A systematic review and meta-analysis of the duration of viral shedding and infectivity [12] have shown that although the shedding of RNA in respiratory samples can be prolonged, the detection of viable viruses does not occur after more than 9 days of illness. Previous studies [5,7] have shown prolonged viral shedding in patients with severe COVID-19 and its relation to high viral loads. Although we observed a significant positive correlation between low Ct values and the presence of viable virus, this viral load estimate appears insufficient for discriminating samples harbouring infective virus. It is important to highlight that Ct values obtained for the same sample in different rRT-PCR assays can vary remarkably [13]; thus, the correlation between Ct value and viral viability should be determined for each assay.

Prolonged detection of viral replication has been demonstrated in immunosuppressed patients [14]; however, our results show that viral replication can also be detected in immunocompetent patients, even with moderate or low viral loads, for longer periods of time than those previously described [7,12,15]. It remains to be seen whether this finding is related to our higher cell culture positivity rate (51.6%) in patients with severe COVID-19 than with that reported previously (9%) [7] due to technical factors such as cell line permissiveness to SARS-CoV-2 [16]. Ideally, viral viability should be measured in human nasopharyngeal epithelium cell culture.
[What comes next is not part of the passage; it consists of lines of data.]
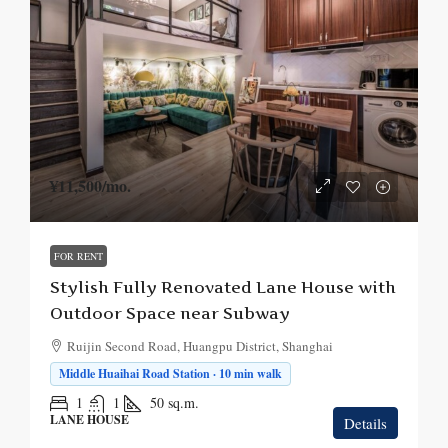
¥11,500
/mo.
FOR RENT
Stylish Fully Renovated Lane House with
Outdoor Space near Subway
Ruijin Second Road, Huangpu District, Shanghai
Middle Huaihai Road Station · 10 min walk
1
1
50
sq.m.
LANE HOUSE
Details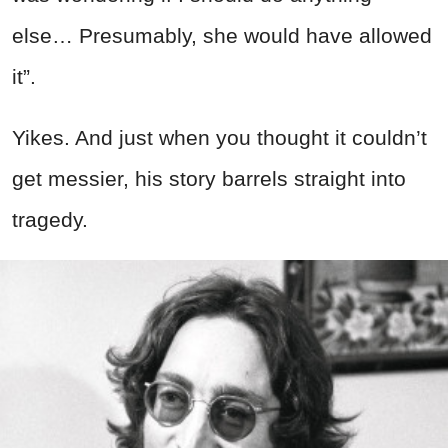
else… Presumably, she would have allowed
it”.
Yikes. And just when you thought it couldn’t
get messier, his story barrels straight into
tragedy.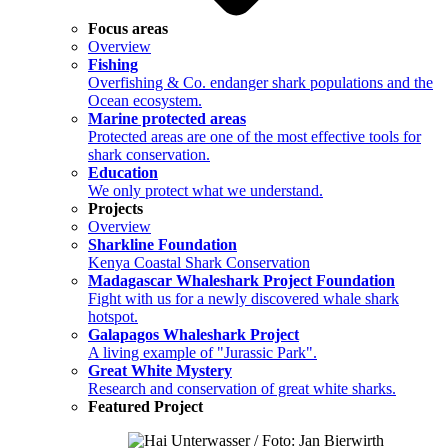
Focus areas
Overview
Fishing
Overfishing & Co. endanger shark populations and the
Ocean ecosystem.
Marine protected areas
Protected areas are one of the most effective tools for
shark conservation.
Education
We only protect what we understand.
Projects
Overview
Sharkline Foundation
Kenya Coastal Shark Conservation
Madagascar Whaleshark Project Foundation
Fight with us for a newly discovered whale shark
hotspot.
Galapagos Whaleshark Project
A living example of "Jurassic Park".
Great White Mystery
Research and conservation of great white sharks.
Featured Project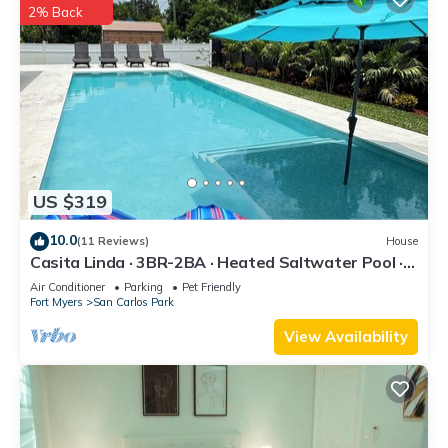
2% Back
US $319
10.0
(11 Reviews)
House
Casita Linda · 3BR-2BA · Heated Saltwater Pool ·
Pet Friendly · Great Location.
Air Conditioner
Parking
Pet Friendly
Fort Myers
San Carlos Park
View Availability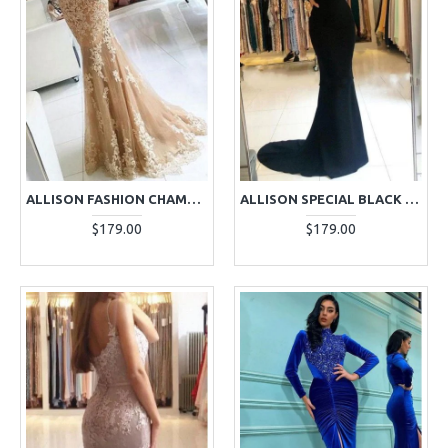
ALLISON FASHION CHAMPAGNE V-NECK OPEN BACK APPLIQUES SHEATH EVENING DRESSES
ALLISON SPECIAL BLACK SQUARE LONG SLEEVES OPEN BACK APPLIQUES SHEATH EVENING DRESSES
$179.00
$179.00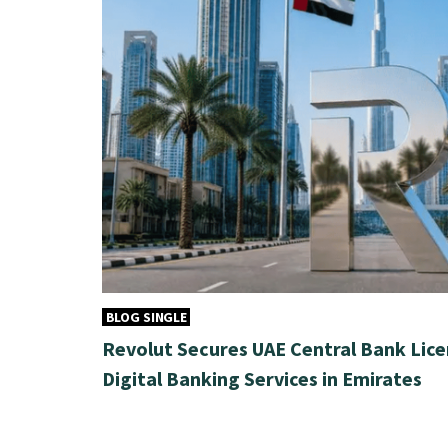
BLOG SINGLE
Revolut Secures UAE Central Bank Lice
Digital Banking Services in Emirates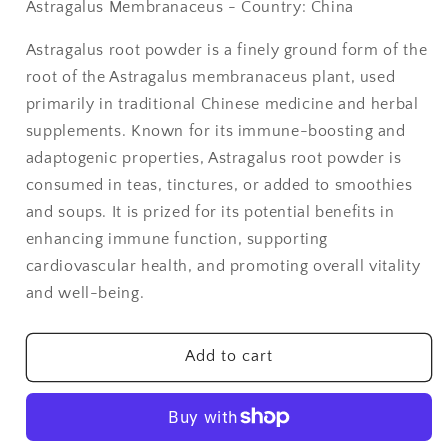
Astragalus Membranaceus - Country: China
Astragalus
Astragalus
Root
Root
Astragalus root powder is a finely ground form of the
Powder
Powder
root of the Astragalus membranaceus plant, used
-
-
1
1
primarily in traditional Chinese medicine and herbal
lb
lb
supplements. Known for its immune-boosting and
adaptogenic properties, Astragalus root powder is
consumed in teas, tinctures, or added to smoothies
and soups. It is prized for its potential benefits in
enhancing immune function, supporting
cardiovascular health, and promoting overall vitality
and well-being.
Add to cart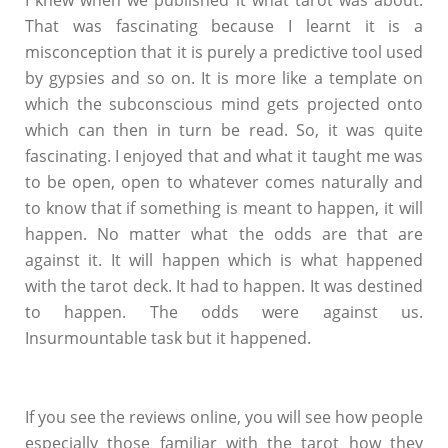
I knew when we published it what tarot was about.
That was fascinating because I learnt it is a
misconception that it is purely a predictive tool used
by gypsies and so on. It is more like a template on
which the subconscious mind gets projected onto
which can then in turn be read. So, it was quite
fascinating. I enjoyed that and what it taught me was
to be open, open to whatever comes naturally and
to know that if something is meant to happen, it will
happen. No matter what the odds are that are
against it. It will happen which is what happened
with the tarot deck. It had to happen. It was destined
to happen. The odds were against us.
Insurmountable task but it happened.
If you see the reviews online, you will see how people
especially those familiar with the tarot how they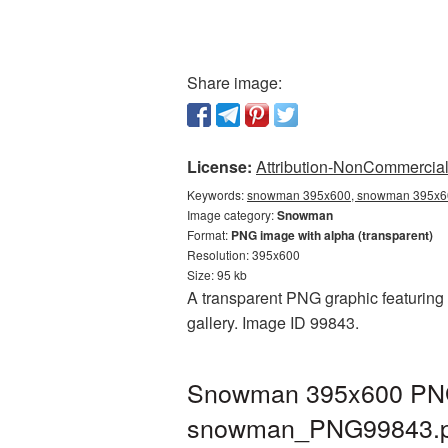
Share image:
License:
Attribution-NonCommercial 
Keywords:
snowman 395x600, snowman 395x60
Image category:
Snowman
Format:
PNG image with alpha (transparent)
Resolution: 395x600
Size: 95 kb
A transparent PNG graphic featuring
gallery. Image ID 99843.
Snowman 395x600 PNG p
snowman_PNG99843.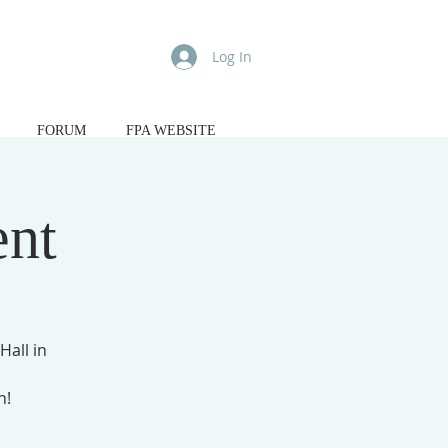
Log In
FORUM
FPA WEBSITE
ent
Hall in
n!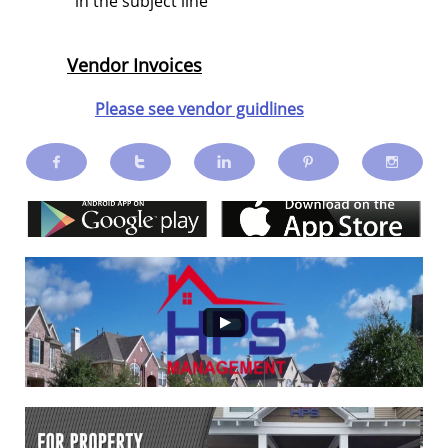
in the subject line
Vendor Invoices
Please see vendor guidlines




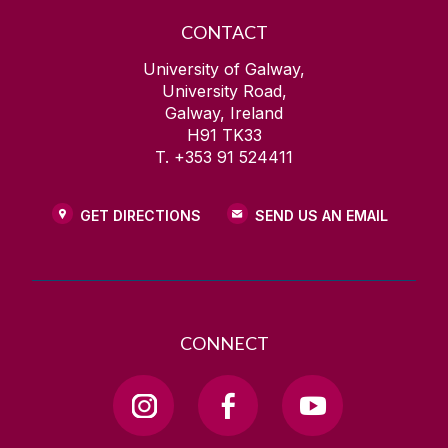
CONTACT
University of Galway,
University Road,
Galway, Ireland
H91 TK33
T. +353 91 524411
GET DIRECTIONS
SEND US AN EMAIL
CONNECT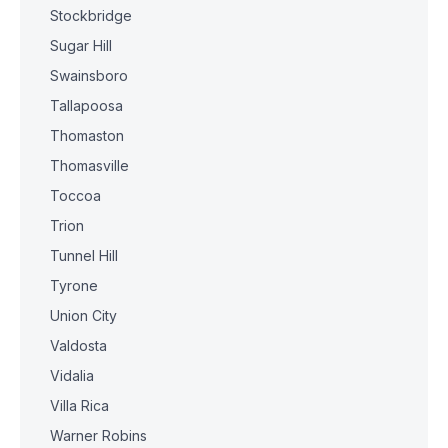
Stockbridge
Sugar Hill
Swainsboro
Tallapoosa
Thomaston
Thomasville
Toccoa
Trion
Tunnel Hill
Tyrone
Union City
Valdosta
Vidalia
Villa Rica
Warner Robins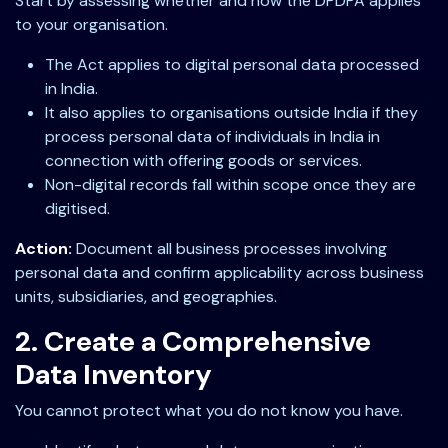
Start by assessing whether and how the DPDPA applies
to your organisation.
The Act applies to digital personal data processed
in India.
It also applies to organisations outside India if they
process personal data of individuals in India in
connection with offering goods or services.
Non-digital records fall within scope once they are
digitised.
Action:
Document all business processes involving
personal data and confirm applicability across business
units, subsidiaries, and geographies.
2. Create a Comprehensive
Data Inventory
You cannot protect what you do not know you have.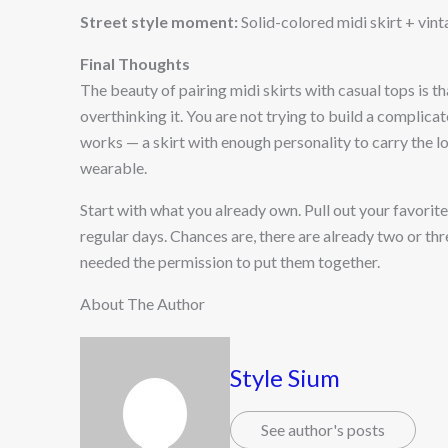
Street style moment:
Solid-colored midi skirt + vin
Final Thoughts
The beauty of pairing midi skirts with casual tops is t
overthinking it. You are not trying to build a complicat
works — a skirt with enough personality to carry the l
wearable.
Start with what you already own. Pull out your favorite 
regular days. Chances are, there are already two or thr
needed the permission to put them together.
About The Author
Style Sium
See author's posts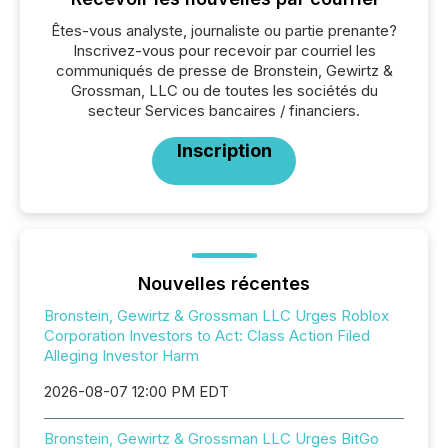
Êtes-vous analyste, journaliste ou partie prenante?
Inscrivez-vous pour recevoir par courriel les
communiqués de presse de Bronstein, Gewirtz &
Grossman, LLC ou de toutes les sociétés du
secteur Services bancaires / financiers.
Inscription
Nouvelles récentes
Bronstein, Gewirtz & Grossman LLC Urges Roblox
Corporation Investors to Act: Class Action Filed
Alleging Investor Harm
2026-08-07 12:00 PM EDT
Bronstein, Gewirtz & Grossman LLC Urges BitGo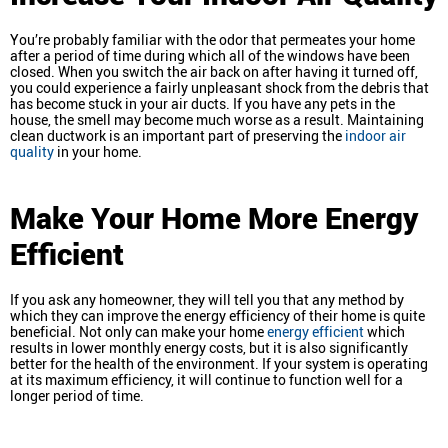
You’re probably familiar with the odor that permeates your home
after a period of time during which all of the windows have been
closed. When you switch the air back on after having it turned off,
you could experience a fairly unpleasant shock from the debris that
has become stuck in your air ducts. If you have any pets in the
house, the smell may become much worse as a result. Maintaining
clean ductwork is an important part of preserving the
indoor air
quality
in your home.
Make Your Home More Energy
Efficient
If you ask any homeowner, they will tell you that any method by
which they can improve the energy efficiency of their home is quite
beneficial. Not only can make your home
energy efficient
which
results in lower monthly energy costs, but it is also significantly
better for the health of the environment. If your system is operating
at its maximum efficiency, it will continue to function well for a
longer period of time.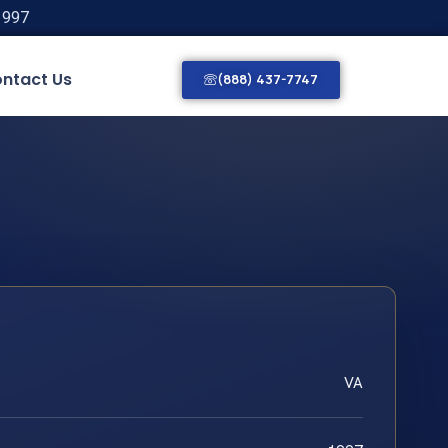
1997
ntact Us
(888) 437-7747
VA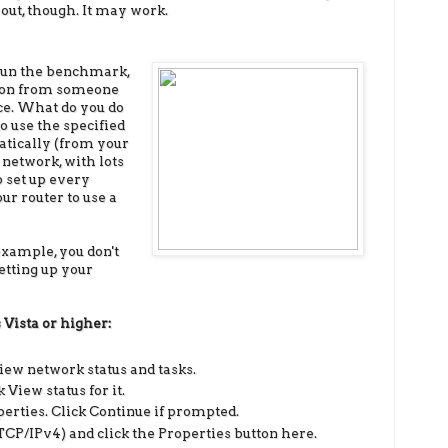
 out, though. It may work.
run the benchmark,
ion from someone
ice. What do you do
o use the specified
atically (from your
 network, with lots
to set up every
ur router to use a
 example, you don't
etting up your
s
Vista or higher:
iew network status and tasks.
 View status for it.
operties. Click Continue if prompted.
TCP/IPv4) and click the Properties button here.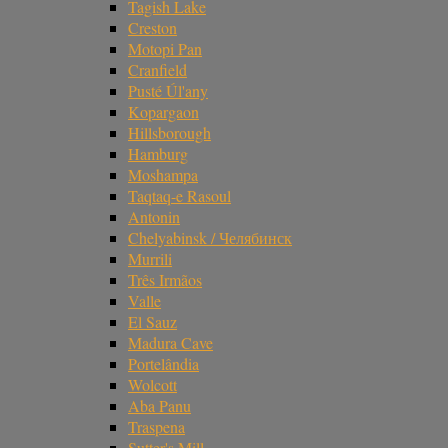
Tagish Lake
Creston
Motopi Pan
Cranfield
Pusté Úl'any
Kopargaon
Hillsborough
Hamburg
Moshampa
Taqtaq-e Rasoul
Antonin
Chelyabinsk / Челябинск
Murrili
Três Irmãos
Valle
El Sauz
Madura Cave
Portelândia
Wolcott
Aba Panu
Traspena
Sutter's Mill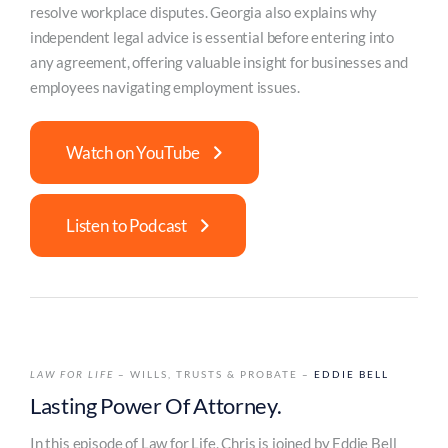
resolve workplace disputes. Georgia also explains why
independent legal advice is essential before entering into
any agreement, offering valuable insight for businesses and
employees navigating employment issues.
Watch on YouTube
Listen to Podcast
LAW FOR LIFE
– WILLS, TRUSTS & PROBATE –
EDDIE BELL
Lasting Power Of Attorney.
In this episode of Law for Life, Chris is joined by Eddie Bell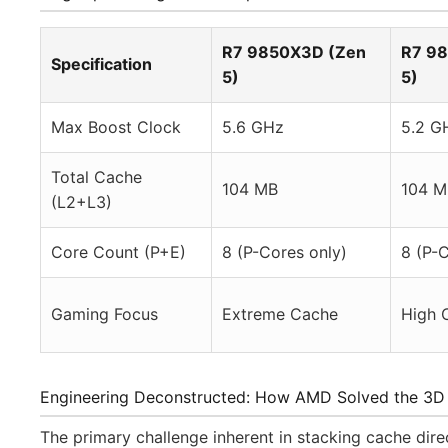
R7 9850X3D (Zen
R7 9
Specification
5)
5)
Max Boost Clock
5.6 GHz
5.2 G
Total Cache
104 MB
104 M
(L2+L3)
Core Count (P+E)
8 (P-Cores only)
8 (P-C
Gaming Focus
Extreme Cache
High 
Engineering Deconstructed: How AMD Solved the 3D
The primary challenge inherent in stacking cache dir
The use of different types of samples from the upper respiratory tract has been proposed for diagnosing SARS-CoV-2 [4]. The demonstration that the nasal epithelium has the highest expression of the angiotensin-converting enzyme 2 virus cell receptor [17] indicates that nasopharyngeal exudate is the more suitable respiratory sample to investigate virus viability, which was the upper respiratory tract sample type analysed in our study.

We have found a positive correlation between serum neutralization activity and SARS-CoV-2 non-viability in cell cultures. Nevertheless, we observed a positive CPE in patients with severe COVID-19, despite the presence of clear neutralizing activity (NT50 > 1:80). It remains to be seen whether this high level of neutralizing antibodies plays some pathogenic role [18,19]. In our series, two patients who presented very high (>1:1024) NT50 titres required ICU admission and mechanical ventilation. Interestingly, this fact has been reported for patients with SARS-CoV-1 infection, in whom rapid production of high neutralizing titres was associated with poor prognoses [20,21], and recently for SARS-CoV-2 infection [22,23]. These apparently contradictory results can only be explained by performing longitudinal studies to assess the kinetics of viral replication and of antibodies, as well as virus-specific T cell response, in patients with varying disease severity.

In summary, we detected a completely different pattern of SARS-CoV-2 viability in upper respiratory tract samples from mild cases, in which viral replication in the upper respiratory tract occurs for a short period (maximum STT, 10 days), compared with hospitalized patients with severe COVID-19, in whom viable virus can frequently be demonstrated during prolonged periods of up to 4 weeks, both in their upper and in their lower respiratory tract samples, even in the presence of high levels of neutralizing activity. These results have important implications to discontinue isolation precautions, given we have demonstrated that immunocompetent patients with severe disease can shed viable virus for long periods of time. For mild COVID-19, quarantine should be extended to at least 10 days.

Transparency declaration

We declare that we have no conflicts of interest. This study was supported by the Research Institute Carlos III (grants FIS PI 1801007 and FIS PI1800740), by the European Union Commission Horizon 2020 Framework Program (Project VIRUSCAN FETPROACT-2016: 731868) and by Fundacion Caixa-Health Research (Project StopEbola).

Author contributions

M.D.F. and R.D. were involved in the design and supervision of this study; J.L., F.L. and M.D.F performed experiments; A.P.R. collected data; and M.D.F., J.L., A.P.R. and R.D. performed the data analysis. All the authors were involved in writing the paper and have approved the final version.